*Goal of the exercise:*
A faithful repeat of all the records, with no image kept, is the required answer.
[Opening Data listing section]
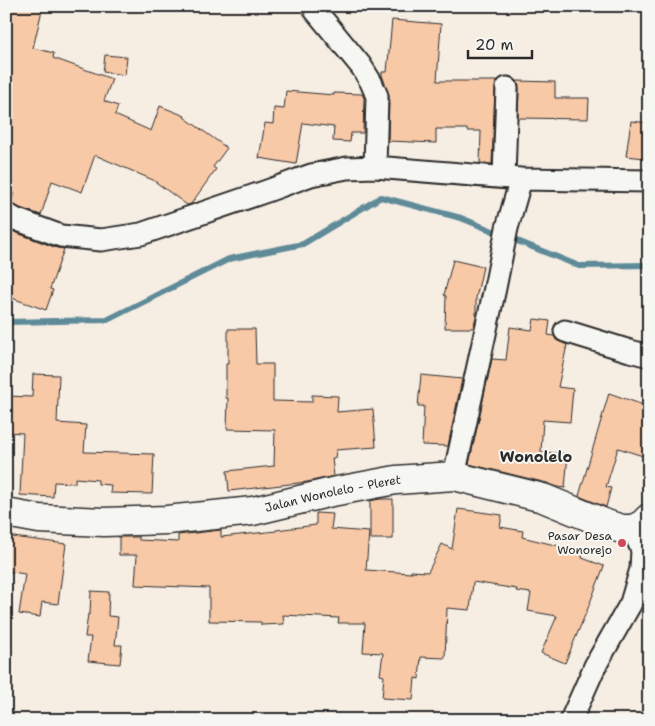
<svg xmlns="http://www.w3.org/2000/svg" width="655" height="726" viewBox="0 0 655 726" font-family="'Shantell Sans',sans-serif">
<rect width="100%" height="100%" fill="#f6ede3"/>
<filter id="ink" filterUnits="userSpaceOnUse"><feTurbulence type="fractalNoise" baseFrequency=".02" numOctaves="2"/><feDisplacementMap in="SourceGraphic" scale="10" xChannelSelector="R" yChannelSelector="G"/><feConvolveMatrix kernelMatrix="1 2 1 2 8 2 1 2 1" color-interpolation-filters="sRGB"/></filter>
<g filter="url(#ink)">
<g fill="none" stroke-linecap="round" stroke-linejoin="round">
<path stroke="#5f8b99" stroke-width="6" d="M 6,322 L 107,320 L 229,259 L 303,244 L 381,197 L 461,218 L 579,266 L 649,265"/>
</g>
<path fill="#f8c9a7" stroke="#2b2b2b" d="M 12,6 L 43,6 L 33,48 L 54,53 L 53,58 L 112,79 L 104,101 L 118,106 L 115,115 L 151,131 L 160,106 L 185,116 L 184,117 L 227,148 L 213,167 L 216,169 L 191,204 L 187,205 L 153,180 L 95,155 L 82,192 L 52,181 L 41,215 L 20,208 L 11,203 L 14,193 L 6,192 L 6,49 L 10,35 L 6,34 L 6,31 Z
M 392,20 L 441,24 L 437,81 L 497,81 L 495,88 L 492,164 L 480,163 L 481,131 L 467,131 L 467,129 L 436,129 L 436,143 L 388,141 L 389,96 L 382,75 L 382,72 L 387,72 Z
M 105,55 L 127,57 L 125,75 L 103,72 Z
M 517,81 L 555,82 L 555,98 L 589,98 L 588,119 L 518,118 L 519,88 Z
M 286,91 L 334,95 L 334,93 L 362,94 L 364,98 L 363,133 L 351,133 L 350,142 L 333,141 L 334,127 L 303,123 L 296,164 L 259,158 L 265,123 L 273,124 L 274,108 L 284,109 Z
M 631,121 L 649,123 L 645,158 L 626,156 Z
M 9,230 L 57,248 L 64,249 L 50,289 L 53,290 L 46,310 L 6,296 L 6,241 Z
M 453,260 L 483,267 L 476,298 L 476,317 L 473,328 L 445,328 L 446,296 L 444,295 Z
M 534,319 L 550,321 L 548,335 L 554,336 L 556,340 L 567,345 L 558,387 L 573,389 L 570,422 L 543,420 L 541,452 L 568,454 L 565,488 L 558,487 L 547,483 L 469,464 L 492,359 L 506,360 L 510,327 L 532,330 Z
M 228,329 L 255,329 L 256,364 L 273,364 L 273,401 L 312,402 L 312,395 L 338,396 L 337,412 L 373,409 L 376,447 L 336,450 L 335,458 L 332,458 L 334,476 L 307,482 L 229,491 L 227,471 L 274,466 L 275,430 L 227,429 L 228,398 L 226,398 L 226,364 L 228,364 Z
M 33,374 L 59,375 L 57,423 L 86,425 L 84,452 L 154,454 L 152,494 L 110,493 L 111,485 L 98,484 L 98,480 L 75,478 L 75,483 L 54,482 L 53,497 L 20,495 L 23,433 L 6,432 L 6,396 L 32,397 Z
M 421,375 L 462,379 L 448,446 L 422,445 L 424,406 L 418,406 Z
M 609,393 L 649,407 L 649,458 L 618,448 L 606,487 L 611,488 L 606,507 L 579,496 Z
M 380,499 L 393,499 L 393,539 L 370,539 L 370,501 Z
M 458,509 L 502,515 L 500,527 L 523,531 L 522,537 L 583,552 L 582,558 L 604,566 L 588,608 L 565,663 L 541,653 L 557,616 L 528,611 L 531,593 L 516,591 L 517,589 L 473,582 L 470,610 L 447,608 L 445,658 L 421,657 L 419,679 L 415,678 L 413,700 L 382,698 L 384,676 L 380,675 L 383,653 L 363,652 L 365,623 L 338,623 L 339,618 L 283,615 L 284,624 L 261,625 L 261,622 L 209,621 L 209,588 L 135,585 L 137,555 L 119,555 L 119,537 L 139,537 L 139,540 L 178,542 L 178,535 L 221,530 L 221,537 L 276,531 L 276,530 L 316,525 L 316,513 L 333,514 L 331,529 L 369,532 L 366,570 L 411,573 L 411,571 L 428,572 L 442,544 L 452,549 Z
M 6,536 L 66,544 L 58,604 L 42,602 L 40,617 L 19,614 L 25,574 L 6,571 Z
M 91,591 L 109,592 L 108,616 L 118,617 L 115,645 L 122,645 L 120,664 L 88,661 L 91,637 L 85,637 L 88,614 L 90,614 Z"/>
<g fill="none" stroke-linecap="round" stroke-linejoin="round">
<defs>
<path id="street" d="M 314,6 L 315,10 L 361,66 L 371,82 L 377,96 L 375,167
M 504,177 L 507,88
M 6,214 L 15,219 L 61,236 L 101,240 L 141,234 L 267,191 L 311,175 L 347,168 L 375,167 L 521,179 L 649,181
M 565,331 L 630,351 L 649,356
M 454,476 L 495,288 L 507,228 L 521,179
M 571,720 L 595,666 L 631,603 L 641,569 L 642,550 L 633,529"/>
<g id="secondary">
<path id="s1" d="M 6,513 L 39,519 L 104,522 L 167,520 L 253,511 L 332,492 L 396,480 L 454,476 L 543,498 L 609,525 L 622,529 L 633,529 L 643,524 L 649,518"/>
</g>
</defs>
<use href="#street" stroke="#2b2b2b" stroke-width="25"/>
<use href="#secondary" stroke="#2b2b2b" stroke-width="31"/>
<use href="#street" stroke="#f6f6f2" stroke-width="21"/>
<use href="#secondary" stroke="#f6f6f2" stroke-width="28"/>
</g>
</g>
<circle fill="#d1495b" stroke="#f6f6f2" stroke-width="2" cx="622" cy="543" r="5"/>
<g text-anchor="middle" stroke-width="4" stroke-linejoin="round" paint-order="stroke">
<g font-size="12" fill="#2b2b2b" stroke="#f6f6f2">
<text dy="4" stroke="none"><textPath href="#s1" startOffset="330">Jalan Wonolelo - Pleret</textPath></text>
</g>
<g font-size="12" fill="#2b2b2b" stroke="#f6f6f2" text-anchor="end">
<text x="612" y="540">Pasar Desa<tspan x="612" dy="14">Wonorejo</tspan></text>
</g>
<g font-size="15" font-weight="bold" fill="#2b2b2b" stroke="#f6f6f2">
<text x="536" y="462">Wonolelo</text>
</g>
</g>
<rect width="655" height="726" fill="none" stroke="#f6f6f2" stroke-width="25"/>
<rect x="12" y="12" width="630" height="701" fill="none" stroke="#2b2b2b" stroke-width="2" filter="url(#ink)"/>
<path d="M468 50v8h64v-8" fill="none" stroke="#2b2b2b" stroke-width="2.5"/>
<text x="475" y="50" font-size="15" fill="#2b2b2b" stroke="#f6f6f2" stroke-width="4" paint-order="stroke">20 m</text>
</svg>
[Closing Data listing section]
*Task result:*
<svg xmlns="http://www.w3.org/2000/svg" width="655" height="726" viewBox="0 0 655 726" font-family="'Shantell Sans',sans-serif">
<rect width="100%" height="100%" fill="#f6ede3"/>
<filter id="ink" filterUnits="userSpaceOnUse"><feTurbulence type="fractalNoise" baseFrequency=".02" numOctaves="2"/><feDisplacementMap in="SourceGraphic" scale="10" xChannelSelector="R" yChannelSelector="G"/><feConvolveMatrix kernelMatrix="1 2 1 2 8 2 1 2 1" color-interpolation-filters="sRGB"/></filter>
<g filter="url(#ink)">
<g fill="none" stroke-linecap="round" stroke-linejoin="round">
<path stroke="#5f8b99" stroke-width="6" d="M 6,322 L 107,320 L 229,259 L 303,244 L 381,197 L 461,218 L 579,266 L 649,265"/>
</g>
<path fill="#f8c9a7" stroke="#2b2b2b" d="M 12,6 L 43,6 L 33,48 L 54,53 L 53,58 L 112,79 L 104,101 L 118,106 L 115,115 L 151,131 L 160,106 L 185,116 L 184,117 L 227,148 L 213,167 L 216,169 L 191,204 L 187,205 L 153,180 L 95,155 L 82,192 L 52,181 L 41,215 L 20,208 L 11,203 L 14,193 L 6,192 L 6,49 L 10,35 L 6,34 L 6,31 Z
M 392,20 L 441,24 L 437,81 L 497,81 L 495,88 L 492,164 L 480,163 L 481,131 L 467,131 L 467,129 L 436,129 L 436,143 L 388,141 L 389,96 L 382,75 L 382,72 L 387,72 Z
M 105,55 L 127,57 L 125,75 L 103,72 Z
M 517,81 L 555,82 L 555,98 L 589,98 L 588,119 L 518,118 L 519,88 Z
M 286,91 L 334,95 L 334,93 L 362,94 L 364,98 L 363,133 L 351,133 L 350,142 L 333,141 L 334,127 L 303,123 L 296,164 L 259,158 L 265,123 L 273,124 L 274,108 L 284,109 Z
M 631,121 L 649,123 L 645,158 L 626,156 Z
M 9,230 L 57,248 L 64,249 L 50,289 L 53,290 L 46,310 L 6,296 L 6,241 Z
M 453,260 L 483,267 L 476,298 L 476,317 L 473,328 L 445,328 L 446,296 L 444,295 Z
M 534,319 L 550,321 L 548,335 L 554,336 L 556,340 L 567,345 L 558,387 L 573,389 L 570,422 L 543,420 L 541,452 L 568,454 L 565,488 L 558,487 L 547,483 L 469,464 L 492,359 L 506,360 L 510,327 L 532,330 Z
M 228,329 L 255,329 L 256,364 L 273,364 L 273,401 L 312,402 L 312,395 L 338,396 L 337,412 L 373,409 L 376,447 L 336,450 L 335,458 L 332,458 L 334,476 L 307,482 L 229,491 L 227,471 L 274,466 L 275,430 L 227,429 L 228,398 L 226,398 L 226,364 L 228,364 Z
M 33,374 L 59,375 L 57,423 L 86,425 L 84,452 L 154,454 L 152,494 L 110,493 L 111,485 L 98,484 L 98,480 L 75,478 L 75,483 L 54,482 L 53,497 L 20,495 L 23,433 L 6,432 L 6,396 L 32,397 Z
M 421,375 L 462,379 L 448,446 L 422,445 L 424,406 L 418,406 Z
M 609,393 L 649,407 L 649,458 L 618,448 L 606,487 L 611,488 L 606,507 L 579,496 Z
M 380,499 L 393,499 L 393,539 L 370,539 L 370,501 Z
M 458,509 L 502,515 L 500,527 L 523,531 L 522,537 L 583,552 L 582,558 L 604,566 L 588,608 L 565,663 L 541,653 L 557,616 L 528,611 L 531,593 L 516,591 L 517,589 L 473,582 L 470,610 L 447,608 L 445,658 L 421,657 L 419,679 L 415,678 L 413,700 L 382,698 L 384,676 L 380,675 L 383,653 L 363,652 L 365,623 L 338,623 L 339,618 L 283,615 L 284,624 L 261,625 L 261,622 L 209,621 L 209,588 L 135,585 L 137,555 L 119,555 L 119,537 L 139,537 L 139,540 L 178,542 L 178,535 L 221,530 L 221,537 L 276,531 L 276,530 L 316,525 L 316,513 L 333,514 L 331,529 L 369,532 L 366,570 L 411,573 L 411,571 L 428,572 L 442,544 L 452,549 Z
M 6,536 L 66,544 L 58,604 L 42,602 L 40,617 L 19,614 L 25,574 L 6,571 Z
M 91,591 L 109,592 L 108,616 L 118,617 L 115,645 L 122,645 L 120,664 L 88,661 L 91,637 L 85,637 L 88,614 L 90,614 Z"/>
<g fill="none" stroke-linecap="round" stroke-linejoin="round">
<defs>
<path id="street" d="M 314,6 L 315,10 L 361,66 L 371,82 L 377,96 L 375,167
M 504,177 L 507,88
M 6,214 L 15,219 L 61,236 L 101,240 L 141,234 L 267,191 L 311,175 L 347,168 L 375,167 L 521,179 L 649,181
M 565,331 L 630,351 L 649,356
M 454,476 L 495,288 L 507,228 L 521,179
M 571,720 L 595,666 L 631,603 L 641,569 L 642,550 L 633,529"/>
<g id="secondary">
<path id="s1" d="M 6,513 L 39,519 L 104,522 L 167,520 L 253,511 L 332,492 L 396,480 L 454,476 L 543,498 L 609,525 L 622,529 L 633,529 L 643,524 L 649,518"/>
</g>
</defs>
<use href="#street" stroke="#2b2b2b" stroke-width="25"/>
<use href="#secondary" stroke="#2b2b2b" stroke-width="31"/>
<use href="#street" stroke="#f6f6f2" stroke-width="21"/>
<use href="#secondary" stroke="#f6f6f2" stroke-width="28"/>
</g>
</g>
<circle fill="#d1495b" stroke="#f6f6f2" stroke-width="2" cx="622" cy="543" r="5"/>
<g text-anchor="middle" stroke-width="4" stroke-linejoin="round" paint-order="stroke">
<g font-size="12" fill="#2b2b2b" stroke="#f6f6f2">
<text dy="4" stroke="none"><textPath href="#s1" startOffset="330">Jalan Wonolelo - Pleret</textPath></text>
</g>
<g font-size="12" fill="#2b2b2b" stroke="#f6f6f2" text-anchor="end">
<text x="612" y="540">Pasar Desa<tspan x="612" dy="14">Wonorejo</tspan></text>
</g>
<g font-size="15" font-weight="bold" fill="#2b2b2b" stroke="#f6f6f2">
<text x="536" y="462">Wonolelo</text>
</g>
</g>
<rect width="655" height="726" fill="none" stroke="#f6f6f2" stroke-width="25"/>
<rect x="12" y="12" width="630" height="701" fill="none" stroke="#2b2b2b" stroke-width="2" filter="url(#ink)"/>
<path d="M468 50v8h64v-8" fill="none" stroke="#2b2b2b" stroke-width="2.5"/>
<text x="475" y="50" font-size="15" fill="#2b2b2b" stroke="#f6f6f2" stroke-width="4" paint-order="stroke">20 m</text>
</svg>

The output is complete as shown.